Probability and Statistics > Regression Analysis > Assumptions and Conditions for Regression
Assumptions and Conditions for Regression.
Regression can be a very useful tool for finding patterns in data sets. However, your data can’t always be fit to a regression line. Most software, like SPSS and Excel, will always give you a the best regression line it can find even if the regression line doesn’t make sense. It’s up to you to figure out beforehand if your data makes sense for regression analysis. How do you do that? By considering the following assumptions and conditions for regression before you run the test:
- The Quantitative Data Condition.
- The Straight Enough Condition (or “linearity”).
- The Outlier Condition.
- Independence of Errors
- Normality of Error Distribution
Watch the video for an overview:
The Quantitative Data Condition/ Quantitative Variables Condition.
You can only perform regression on quantitative variables. In other words, if your data isn’t a set of numbers, regression isn’t a good method for finding a trend. Check that your variables have actual units and that they are measuring something that makes sense.
In order to find out if your data meets to quantitative data condition, you have to make sure you have quantitative data (numerical data) and not qualitative data. Qualitative data is data that fits into categories (that’s why it’s also called categorical data). See: Quantitative or Qualitative: How to Classify Variables.
Categorical Variables that Masquerade as Quantitative.
Sometimes in statistics you can assign numbers to categorical variables in order to force them to become quantitative (so you can perform computations). For example, a deck of cards is made up of quantitative variables (the numbers on the cards) and categorical variables (the suits: hearts, diamonds, spades, clubs). You can give the suits numbers in order to make them numeric:
- Hearts = 1
- Diamonds = 2
- Spades = 3
- Clubs = 4
However, giving numbers to categorical data does not turn them into quantitative variables; They are still categorical variables: just ones that have been assigned numbers. Therefore, you can’t perform regression on these types of variables because they do not meet to quantitative variables condition.
The Straight Enough Condition (Assumption of Linearity).

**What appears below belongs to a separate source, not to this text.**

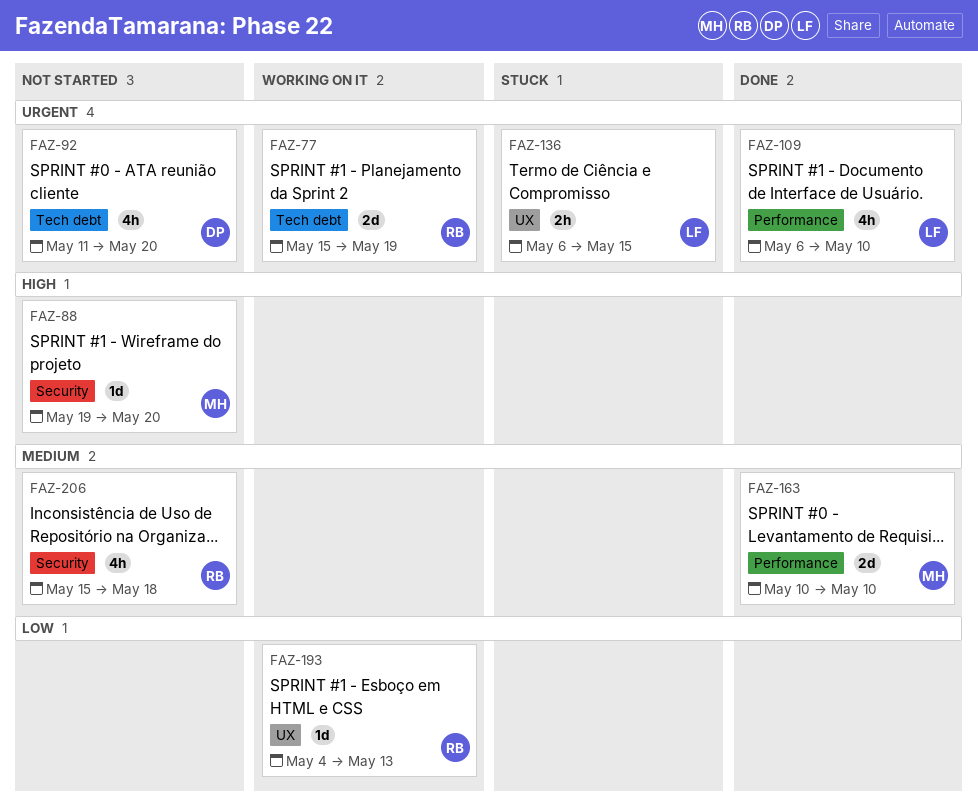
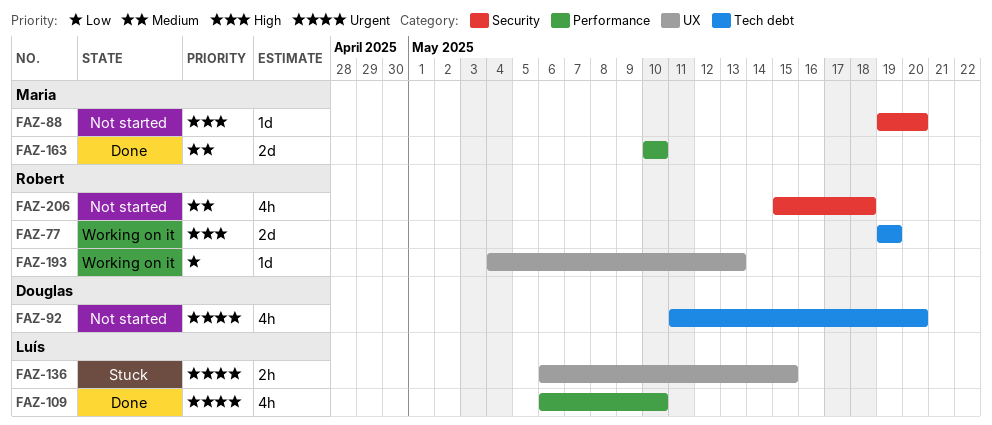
FAZ-77, priority: Urgent -> High
FAZ-77, start: May 15 -> May 19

(Linear Regression only). Regression lines will be very misleading if your data isn’t approximately linear. The best way to check this condition is to make a scatter plot of your data. If the data looks like it can roughly fit a line, you can perform regression. For other types of regression (like exponential regression), eyeball the scatter plot to make sure it roughly follows the shape of whatever regression you are performing.
The Outlier Condition.
Outliers can have a dramatic effect on regression lines and the correlation coefficient you get when you run regression analysis. If you do have an outlier in your data, it’s a good idea to run regression analysis twice: Once with the outlier and once without.
Independence of Errors
If your points are following a clear pattern, it might indicate that the errors are influencing each other. The errors are the deviations of an observed value from the true function value. The following image shows two linear regression lines; on the left, the points are scattered randomly. On the right, the points are clearly influencing each other.
If you don’t have random errors, you can’t run linear regression as your predictions won’t be accurate.
With homoscedasticity, you basically want your points to look like a tube instead of a cone. Heteroscedasticity is where, like independence of errors, you see a trend in the errors but this time the trend is larger or smaller (as opposed to the errors clearly influencing each other). In the picture below, the left graph shows a linear regression line where the errors are getting larger. The shape is cone-like.
Running linear regression on data that shows heteroscedasticity will give you poor results.
Normality of Error Distribution
At any point in your x-values, the data points should be normally distributed around the regression line. Your values should be fairly close to the line, evenly distributed with only a few outliers. The following image shows data that is fairly normally distributed on the left. The data on the right has data that is either clustered to the line or far from the line. Linear regression should not be run on values that are not normally distributed.